_Work item:_ Taking each line of the records in turn, count those containing "opportunity" and report only the number.

+++ Input records +++

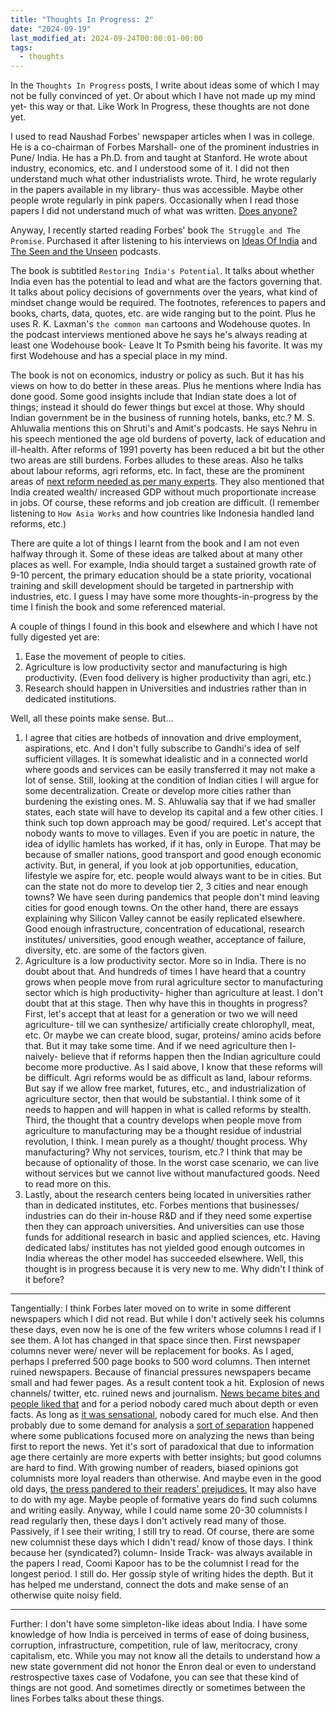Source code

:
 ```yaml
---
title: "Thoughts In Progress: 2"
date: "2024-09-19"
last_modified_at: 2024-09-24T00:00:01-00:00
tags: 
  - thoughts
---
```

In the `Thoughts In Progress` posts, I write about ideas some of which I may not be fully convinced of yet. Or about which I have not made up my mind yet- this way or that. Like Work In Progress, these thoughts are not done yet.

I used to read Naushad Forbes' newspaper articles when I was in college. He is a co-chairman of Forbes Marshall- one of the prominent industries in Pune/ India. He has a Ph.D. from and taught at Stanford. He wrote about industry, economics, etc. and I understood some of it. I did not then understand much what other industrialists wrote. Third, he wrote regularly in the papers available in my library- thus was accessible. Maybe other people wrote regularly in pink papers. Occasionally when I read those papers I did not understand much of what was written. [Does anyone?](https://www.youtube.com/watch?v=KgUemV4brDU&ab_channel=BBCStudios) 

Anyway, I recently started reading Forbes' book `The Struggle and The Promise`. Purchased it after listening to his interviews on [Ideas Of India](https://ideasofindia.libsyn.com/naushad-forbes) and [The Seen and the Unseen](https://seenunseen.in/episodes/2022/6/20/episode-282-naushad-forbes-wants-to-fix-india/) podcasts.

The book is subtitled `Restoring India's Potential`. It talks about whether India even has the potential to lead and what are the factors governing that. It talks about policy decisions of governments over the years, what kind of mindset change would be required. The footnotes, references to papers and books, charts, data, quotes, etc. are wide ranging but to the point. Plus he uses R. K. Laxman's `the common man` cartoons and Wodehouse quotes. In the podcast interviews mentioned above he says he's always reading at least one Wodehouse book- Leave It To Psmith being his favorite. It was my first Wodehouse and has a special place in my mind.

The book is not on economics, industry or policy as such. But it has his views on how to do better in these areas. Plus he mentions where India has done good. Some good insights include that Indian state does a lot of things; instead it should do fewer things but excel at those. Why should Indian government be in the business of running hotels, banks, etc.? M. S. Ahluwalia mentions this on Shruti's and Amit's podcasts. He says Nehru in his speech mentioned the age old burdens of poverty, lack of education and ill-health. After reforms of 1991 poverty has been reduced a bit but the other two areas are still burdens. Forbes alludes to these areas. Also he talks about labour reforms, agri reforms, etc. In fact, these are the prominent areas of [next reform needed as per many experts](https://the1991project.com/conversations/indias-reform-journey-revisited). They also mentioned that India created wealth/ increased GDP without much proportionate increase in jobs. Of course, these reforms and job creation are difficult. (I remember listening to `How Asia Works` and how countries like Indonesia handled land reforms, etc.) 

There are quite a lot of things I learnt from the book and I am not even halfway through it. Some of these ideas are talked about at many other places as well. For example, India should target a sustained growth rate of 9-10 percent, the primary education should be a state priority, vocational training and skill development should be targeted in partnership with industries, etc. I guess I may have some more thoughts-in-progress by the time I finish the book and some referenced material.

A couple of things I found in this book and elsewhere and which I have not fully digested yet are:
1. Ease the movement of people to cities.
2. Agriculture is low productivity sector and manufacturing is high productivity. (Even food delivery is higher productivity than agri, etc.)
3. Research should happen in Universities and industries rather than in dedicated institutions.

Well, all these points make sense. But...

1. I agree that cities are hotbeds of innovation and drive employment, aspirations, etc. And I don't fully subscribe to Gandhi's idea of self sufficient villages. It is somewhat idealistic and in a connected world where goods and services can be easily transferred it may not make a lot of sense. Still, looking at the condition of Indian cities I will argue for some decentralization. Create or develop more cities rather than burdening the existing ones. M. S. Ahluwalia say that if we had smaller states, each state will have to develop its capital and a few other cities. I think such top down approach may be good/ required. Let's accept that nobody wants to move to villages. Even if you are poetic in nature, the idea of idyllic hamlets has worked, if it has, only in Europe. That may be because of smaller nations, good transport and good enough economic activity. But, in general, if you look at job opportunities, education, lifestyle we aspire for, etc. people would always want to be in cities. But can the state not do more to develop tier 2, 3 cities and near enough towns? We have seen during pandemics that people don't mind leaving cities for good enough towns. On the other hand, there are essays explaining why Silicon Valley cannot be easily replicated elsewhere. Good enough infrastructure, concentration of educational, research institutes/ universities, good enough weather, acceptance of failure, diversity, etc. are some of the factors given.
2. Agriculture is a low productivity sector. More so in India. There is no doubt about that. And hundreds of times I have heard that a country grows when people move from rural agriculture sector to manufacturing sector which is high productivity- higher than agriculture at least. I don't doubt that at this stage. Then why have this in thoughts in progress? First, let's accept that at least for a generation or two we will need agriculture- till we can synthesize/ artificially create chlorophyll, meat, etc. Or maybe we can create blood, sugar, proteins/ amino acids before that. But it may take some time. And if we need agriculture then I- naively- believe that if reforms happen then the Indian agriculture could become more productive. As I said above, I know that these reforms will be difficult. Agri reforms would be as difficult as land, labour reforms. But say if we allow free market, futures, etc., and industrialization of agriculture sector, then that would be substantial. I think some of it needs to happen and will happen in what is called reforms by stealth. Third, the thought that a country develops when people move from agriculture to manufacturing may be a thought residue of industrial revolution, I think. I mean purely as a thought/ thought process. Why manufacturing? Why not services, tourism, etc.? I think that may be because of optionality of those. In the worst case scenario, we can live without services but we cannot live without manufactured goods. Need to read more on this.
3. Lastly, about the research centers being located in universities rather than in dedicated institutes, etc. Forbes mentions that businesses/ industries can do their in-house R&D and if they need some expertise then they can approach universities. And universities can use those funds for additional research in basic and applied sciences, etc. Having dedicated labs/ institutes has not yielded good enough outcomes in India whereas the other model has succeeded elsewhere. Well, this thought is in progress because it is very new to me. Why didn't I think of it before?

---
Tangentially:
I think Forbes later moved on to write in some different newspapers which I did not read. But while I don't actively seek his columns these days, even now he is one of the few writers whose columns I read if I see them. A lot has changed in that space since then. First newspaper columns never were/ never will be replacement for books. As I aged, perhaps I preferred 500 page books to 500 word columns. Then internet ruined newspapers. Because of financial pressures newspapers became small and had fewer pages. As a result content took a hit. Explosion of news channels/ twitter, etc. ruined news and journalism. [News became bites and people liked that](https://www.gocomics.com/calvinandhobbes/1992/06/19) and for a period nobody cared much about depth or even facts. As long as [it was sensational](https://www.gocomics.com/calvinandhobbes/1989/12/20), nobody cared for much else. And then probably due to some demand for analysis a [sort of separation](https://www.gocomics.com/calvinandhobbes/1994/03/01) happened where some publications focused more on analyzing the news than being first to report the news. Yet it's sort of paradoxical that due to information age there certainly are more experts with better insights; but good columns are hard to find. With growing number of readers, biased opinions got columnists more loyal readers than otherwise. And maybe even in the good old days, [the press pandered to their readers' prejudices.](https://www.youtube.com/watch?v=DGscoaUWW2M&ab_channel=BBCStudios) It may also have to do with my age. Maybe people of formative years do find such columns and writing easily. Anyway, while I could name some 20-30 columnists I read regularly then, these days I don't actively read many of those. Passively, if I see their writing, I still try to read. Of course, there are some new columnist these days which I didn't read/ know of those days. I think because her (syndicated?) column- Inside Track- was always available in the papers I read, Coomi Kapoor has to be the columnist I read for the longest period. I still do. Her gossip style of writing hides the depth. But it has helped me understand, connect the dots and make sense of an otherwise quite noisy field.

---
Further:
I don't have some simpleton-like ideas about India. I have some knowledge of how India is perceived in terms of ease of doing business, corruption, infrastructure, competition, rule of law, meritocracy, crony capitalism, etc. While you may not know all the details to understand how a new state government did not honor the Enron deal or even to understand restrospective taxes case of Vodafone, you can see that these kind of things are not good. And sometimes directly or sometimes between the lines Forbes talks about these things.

+++
+++ Input records +++

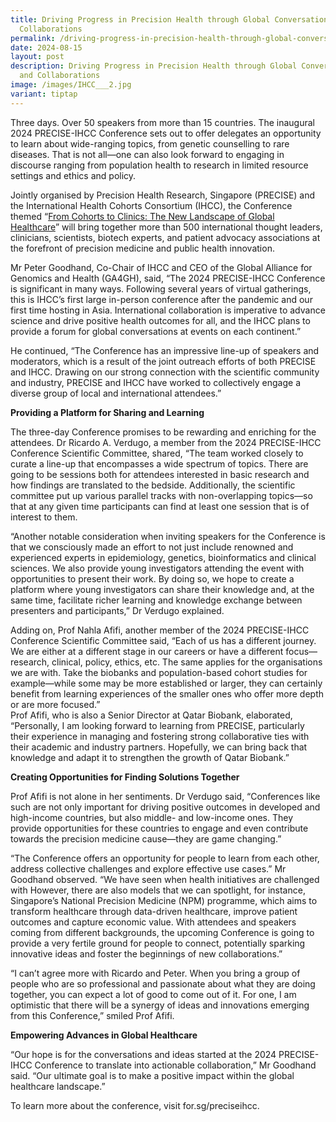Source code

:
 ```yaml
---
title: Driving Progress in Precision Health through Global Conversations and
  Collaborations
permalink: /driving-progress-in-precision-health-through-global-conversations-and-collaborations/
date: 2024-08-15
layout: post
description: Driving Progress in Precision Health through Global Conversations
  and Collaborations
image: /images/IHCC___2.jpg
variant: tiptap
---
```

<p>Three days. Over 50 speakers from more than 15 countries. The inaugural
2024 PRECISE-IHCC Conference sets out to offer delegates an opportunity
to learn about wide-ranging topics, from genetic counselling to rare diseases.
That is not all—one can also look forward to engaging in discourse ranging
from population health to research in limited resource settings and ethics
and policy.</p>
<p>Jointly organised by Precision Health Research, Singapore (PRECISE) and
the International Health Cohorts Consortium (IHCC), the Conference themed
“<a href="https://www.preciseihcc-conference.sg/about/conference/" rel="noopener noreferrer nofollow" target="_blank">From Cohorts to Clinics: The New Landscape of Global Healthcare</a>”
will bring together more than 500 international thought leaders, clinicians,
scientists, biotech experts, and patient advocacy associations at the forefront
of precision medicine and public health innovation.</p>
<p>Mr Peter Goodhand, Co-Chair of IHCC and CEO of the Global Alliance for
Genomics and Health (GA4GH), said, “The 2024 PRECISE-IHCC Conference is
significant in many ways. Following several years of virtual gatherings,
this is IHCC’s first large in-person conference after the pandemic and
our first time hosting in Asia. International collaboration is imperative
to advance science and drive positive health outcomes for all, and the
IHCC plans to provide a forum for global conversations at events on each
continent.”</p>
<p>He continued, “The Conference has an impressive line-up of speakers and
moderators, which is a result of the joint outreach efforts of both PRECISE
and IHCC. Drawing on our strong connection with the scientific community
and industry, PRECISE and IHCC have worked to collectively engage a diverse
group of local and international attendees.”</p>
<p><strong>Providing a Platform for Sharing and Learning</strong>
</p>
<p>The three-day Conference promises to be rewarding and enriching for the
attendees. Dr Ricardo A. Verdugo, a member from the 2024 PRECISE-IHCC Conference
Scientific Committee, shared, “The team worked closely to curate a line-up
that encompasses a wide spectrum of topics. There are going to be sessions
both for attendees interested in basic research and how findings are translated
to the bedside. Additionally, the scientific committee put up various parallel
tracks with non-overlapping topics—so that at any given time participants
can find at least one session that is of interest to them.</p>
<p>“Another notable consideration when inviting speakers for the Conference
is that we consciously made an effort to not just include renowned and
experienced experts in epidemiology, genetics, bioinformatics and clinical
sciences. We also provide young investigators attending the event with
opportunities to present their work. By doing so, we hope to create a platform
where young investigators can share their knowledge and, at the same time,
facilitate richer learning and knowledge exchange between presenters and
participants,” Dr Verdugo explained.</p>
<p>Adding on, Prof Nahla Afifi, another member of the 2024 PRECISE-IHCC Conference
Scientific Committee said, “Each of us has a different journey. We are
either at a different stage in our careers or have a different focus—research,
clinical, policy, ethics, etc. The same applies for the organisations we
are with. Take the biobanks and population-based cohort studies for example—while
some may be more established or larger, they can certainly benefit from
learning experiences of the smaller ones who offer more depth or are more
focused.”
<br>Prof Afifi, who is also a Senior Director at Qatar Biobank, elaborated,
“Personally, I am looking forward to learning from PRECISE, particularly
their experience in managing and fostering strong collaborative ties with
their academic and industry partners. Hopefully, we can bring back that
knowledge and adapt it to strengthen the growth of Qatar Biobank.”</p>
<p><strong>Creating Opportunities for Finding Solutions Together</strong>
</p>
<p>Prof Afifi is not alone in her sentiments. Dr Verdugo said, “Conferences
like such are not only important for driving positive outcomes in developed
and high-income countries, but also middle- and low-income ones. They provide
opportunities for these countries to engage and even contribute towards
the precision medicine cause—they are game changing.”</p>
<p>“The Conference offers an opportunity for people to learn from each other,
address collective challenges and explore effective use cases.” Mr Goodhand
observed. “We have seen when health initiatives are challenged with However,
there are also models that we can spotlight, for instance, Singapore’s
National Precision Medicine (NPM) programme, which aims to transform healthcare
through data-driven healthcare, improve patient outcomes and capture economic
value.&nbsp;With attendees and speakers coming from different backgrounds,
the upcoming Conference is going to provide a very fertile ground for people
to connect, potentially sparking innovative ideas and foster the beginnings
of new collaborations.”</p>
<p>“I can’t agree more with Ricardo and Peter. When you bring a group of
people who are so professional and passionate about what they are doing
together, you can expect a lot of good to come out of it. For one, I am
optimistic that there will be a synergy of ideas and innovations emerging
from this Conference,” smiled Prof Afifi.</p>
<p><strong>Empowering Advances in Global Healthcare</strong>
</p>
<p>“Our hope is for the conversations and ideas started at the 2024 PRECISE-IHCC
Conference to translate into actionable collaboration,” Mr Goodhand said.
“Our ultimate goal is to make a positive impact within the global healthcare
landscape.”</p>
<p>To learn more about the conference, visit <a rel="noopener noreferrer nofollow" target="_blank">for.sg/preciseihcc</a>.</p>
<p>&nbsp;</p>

+++

_Answer:_ 2